FIGURE 136-14. Scheme of spermatid translocation hypothesis shows relationship between ectoplasmic specializations of germ cells and their transport along Sertoli cell microtubules via motor proteins. After spermiation, ectoplasmic specializations disassemble and associate with spermatids. With adluminal migration of early spermatocytes from the basal to the adluminal compartment, the Sertoli ectoplasmic specialization is degraded then reassembled to seal the inter–Sertoli cell tight junctions.

(Redrawn from Vogl AW, Pfeiffer DC, Mulholland D et al: Unique and multifunctional adhesion junctions in the testis: ectoplasmic specializations, Arch Histol Cytol 63:1–15, 2000.)
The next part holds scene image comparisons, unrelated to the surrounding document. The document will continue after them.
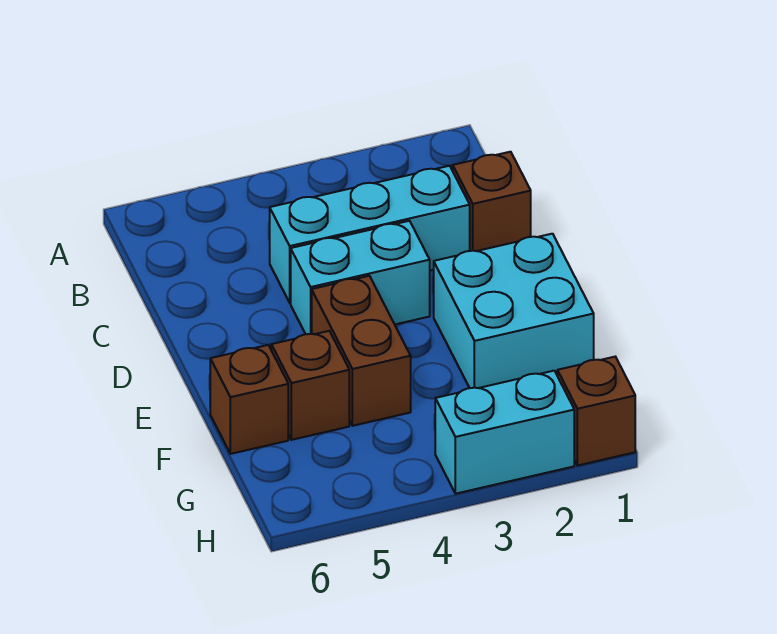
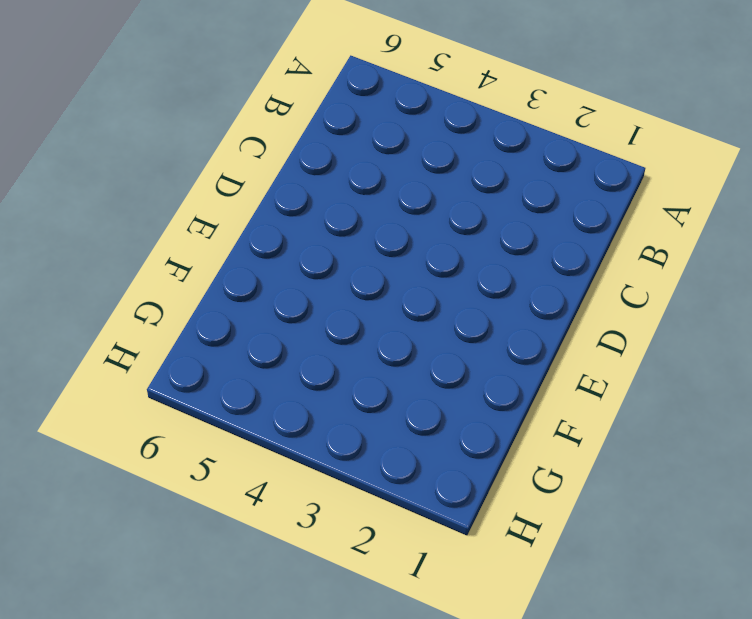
none -> brown 1x1 brick [453,152,531,251]
none -> cyan 1x3 brick [270,166,470,303]

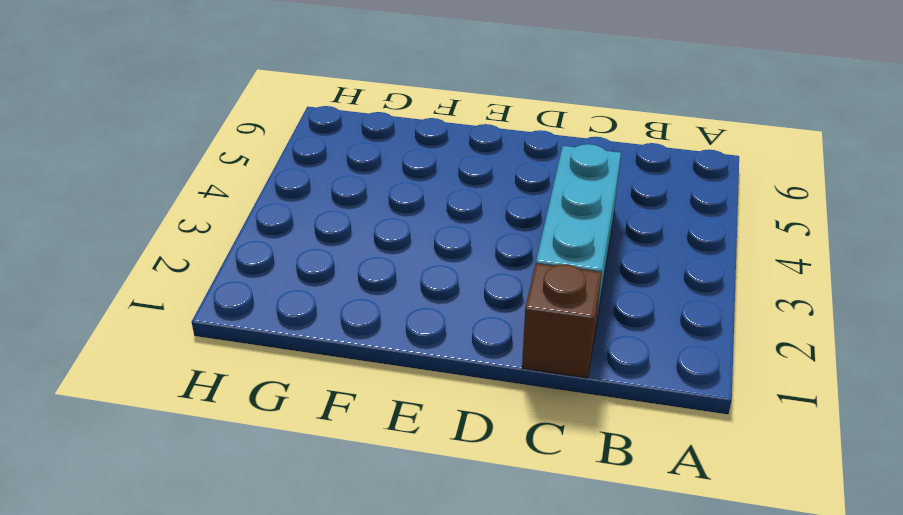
none -> cyan 1x2 brick [291,221,430,334]
none -> cyan 2x2 brick [434,234,594,388]

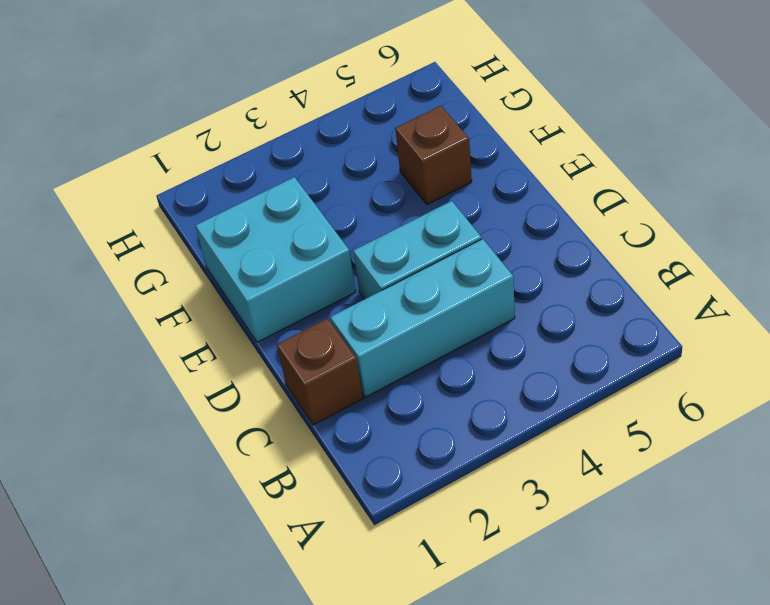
none -> brown 1x2 brick [312,276,411,426]
none -> brown 1x1 brick [210,345,288,454]

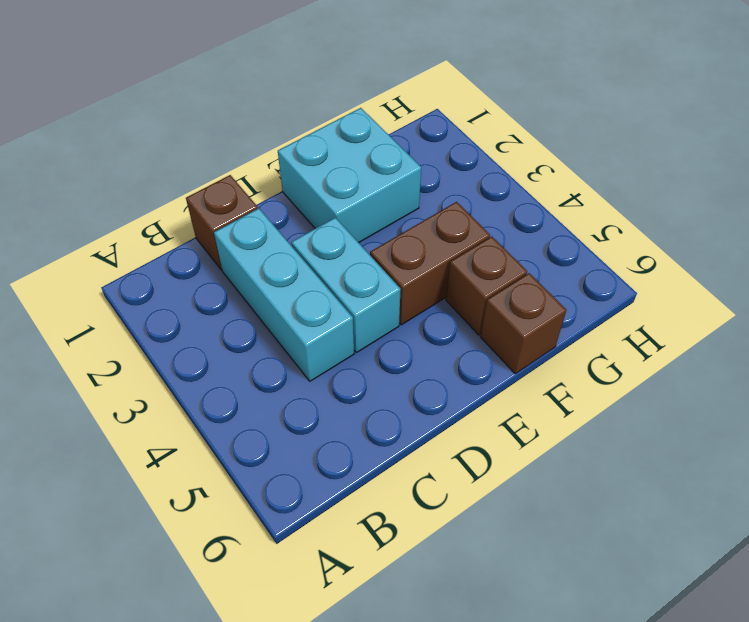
none -> brown 1x1 brick [557,357,635,466]
none -> cyan 1x2 brick [435,371,574,494]

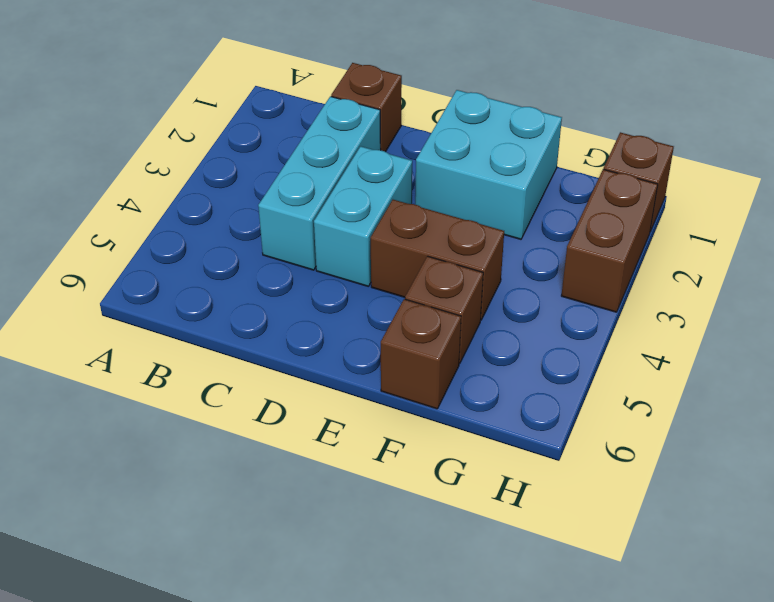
brown 1x2 brick [561,169,658,312] -> cyan 1x2 brick [435,371,574,494]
The Sertoli cell microtubular system is especially abundant and may act as an intracellular transport apparatus that moves germ cells by coupling the motor proteins to an intercellular junction in the form of ESs.¹⁴⁴ It is thought that the ES-spermatid association allows microtubule motors within the columnar Sertoli cell cytoplasm to direct the movement of elongating spermatids initially in a basal direction via the microtubule-associated protein kinesin. With further development of the spermatid, particularly as the axoneme lengthens, the microtubule motor protein dynein then translocates the spermatid in the reverse direction toward the apical region of the Sertoli cell. Why it is necessary for elongating spermatids to penetrate into deep Sertoli cell crypts is unknown, but this close association with the surrounding Sertoli cell cytoplasm may assist with stabilization of the long (50 µm) spermatid tail during its assembly and restructure of its ultimately redundant cytoplasm.
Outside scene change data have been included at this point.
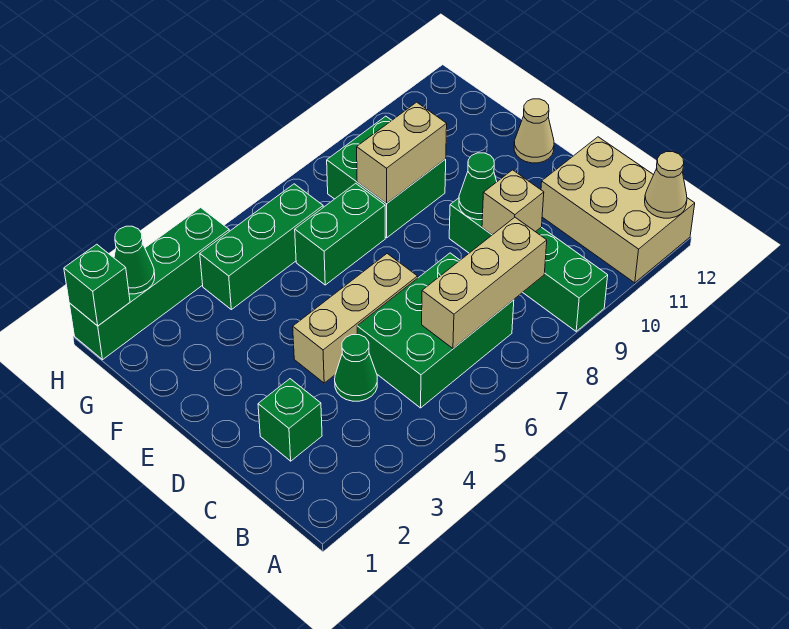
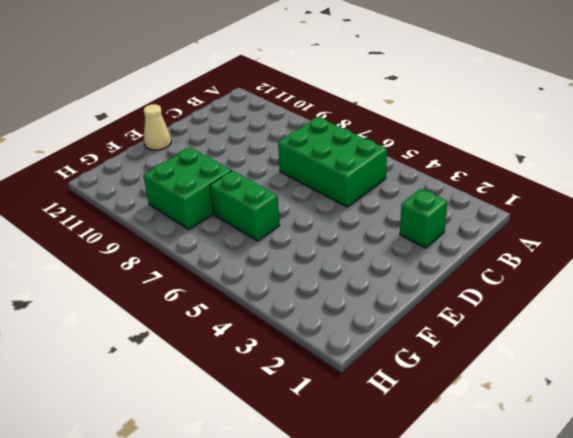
none -> green 1x4 brick [449,198,608,331]
none -> tan 2x3 brick [541,137,695,283]
none -> green 1x1 cone [335,335,377,401]

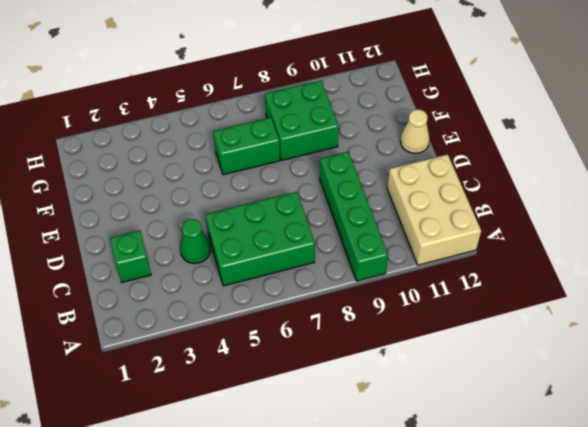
none -> tan 1x3 brick [293,254,418,383]
none -> green 1x3 brick [200,184,323,310]
none -> green 1x4 brick [69,208,229,360]

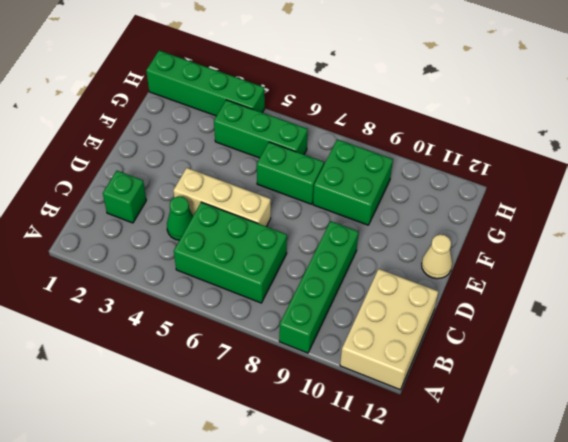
none -> tan 1x1 cone [645,152,687,218]
none -> tan 1x3 brick [422,217,547,348]
none -> tan 1x1 brick [482,170,544,235]

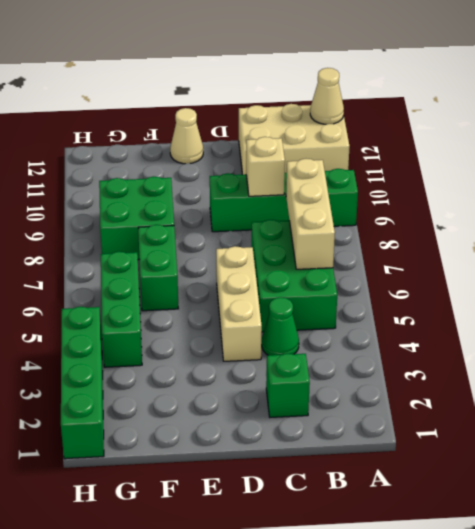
none -> green 1x1 cone [459,153,497,220]
none -> tan 1x2 brick [357,102,447,203]
none -> green 1x1 brick [64,244,130,326]

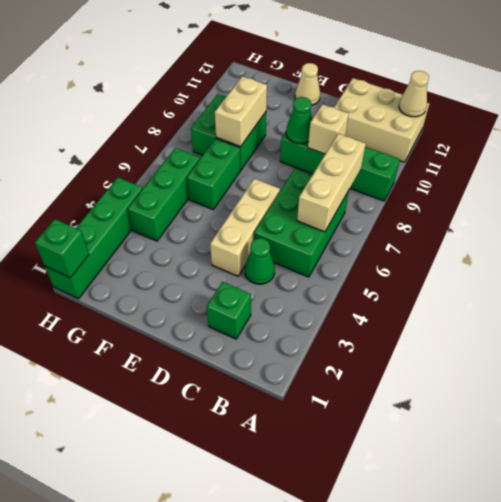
none -> green 1x1 cone [114,226,155,294]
PHAGOCYTOSIS, ENDOCYTOSIS, AND SECRETION

Sertoli cells phagocytose the excess residual cytoplasm of spermatids shed at spermiation and eliminate degenerating germ cells, which is a naturally occurring phenomenon during spermatogenesis. The residual bodies fuse with endosomes and lysosomes and migrate toward the base of the Sertoli cell.²¹ Lysosomal numbers and enzymatic activities vary throughout the spermatogenic cycle^147,148 and serve to dispose of degenerative germ-cell products. The endocytosis of tracers such as ferritin has suggested that the lysosomal system also participates in the reduction of excess plasma membrane and absorption of luminal fluid through the apical cytoplasm.¹⁴⁷ Sertoli cells show receptor-mediated endocytosis of macromolecules via their apex and base,¹⁴⁹ and recent in vivo and in vitro studies have demonstrated this to be the mechanism by which the Sertoli cells deliver iron to germ cells from the serum.¹⁵⁰ The Sertoli cells in adult males do not divide, and consequently the complement of Sertoli cells is established at the conclusion of puberty.

ORGANIZATION

The region between the seminiferous tubules, termed the intertubular or interstitial tissue, consists of loose connective tissue, the cellular and extracellular components of which are qualitatively similar in the mammalian testis, although its quantitative composition is species specific.⁶ The relative proportion of Leydig cells, which synthesize and secrete androgens (chiefly testosterone), varies between species, usually occupying only 10% to 20% of the intertubular tissue (rat, guinea pig, ram, human).⁶ Blood vessels occur randomly throughout the intertubular tissue, and capillaries are nonfenestrated. Lymphatic vessels and large lymphatic sinusoids are seen in several rodent species (mouse, rat, guinea pig), in contrast to the human testis, in which these vessels exist only in the main connective-tissue septa extending inward from the tunica albuginea.¹⁵¹ Fibroblasts and macrophages are also found in the intertubular tissue, whereas lymphocytes and mast cells are irregularly distributed and occur more commonly in the region of the tunica vasculosa.